Copy the lines of the records that follow from the line containing "The Spiraea series" through the line containing "Is there any" word for word, leaving out any pictures.
BEGIN Available data
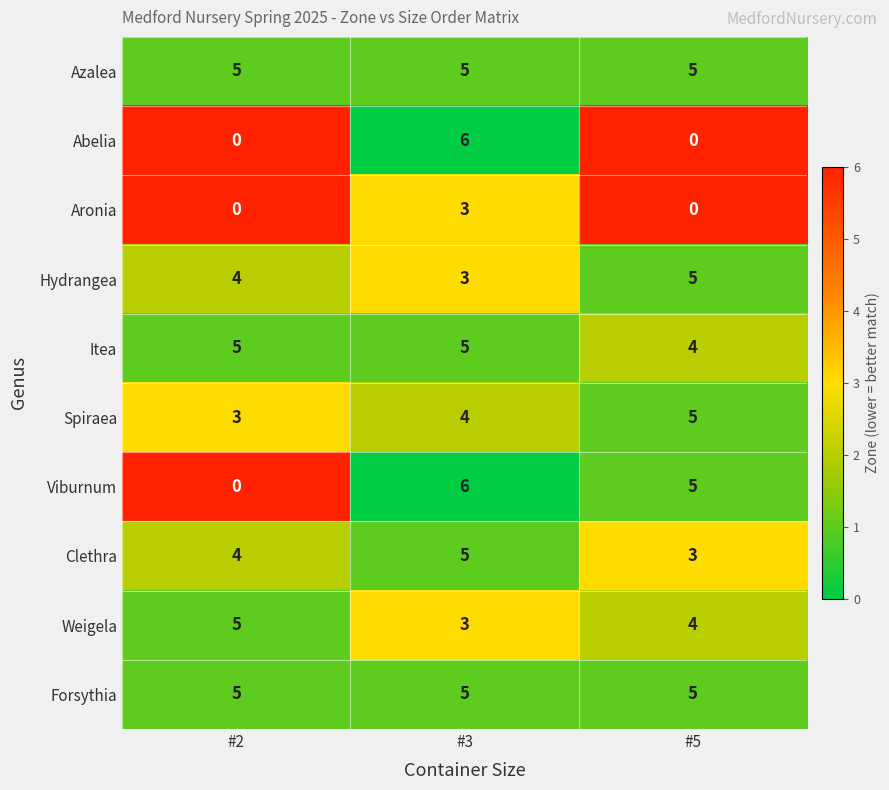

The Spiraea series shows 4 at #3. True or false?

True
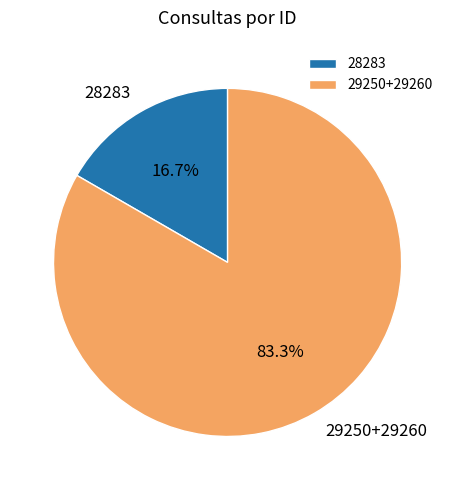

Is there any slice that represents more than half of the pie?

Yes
END Available data
BEGIN Available data
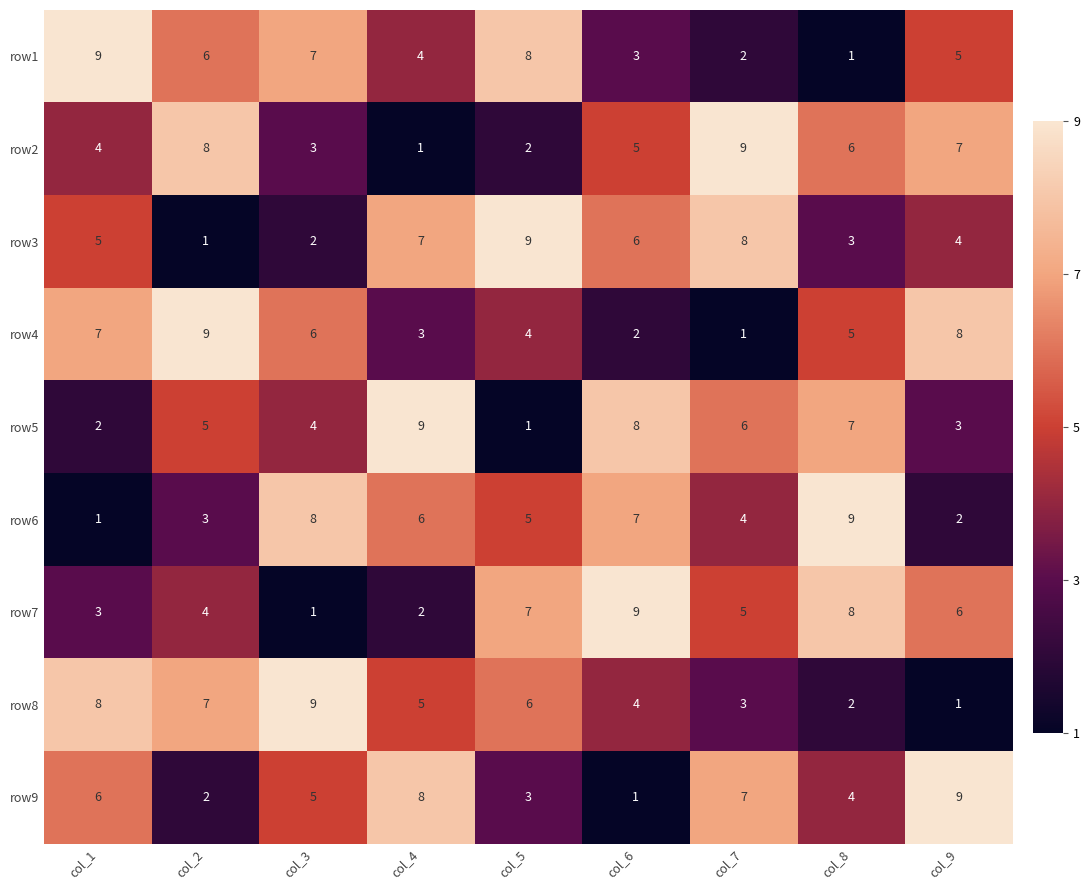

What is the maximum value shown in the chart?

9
END Available data
**Written response:**
The Spiraea series shows 4 at #3. True or false?

True

Is there any slice that represents more than half of the pie?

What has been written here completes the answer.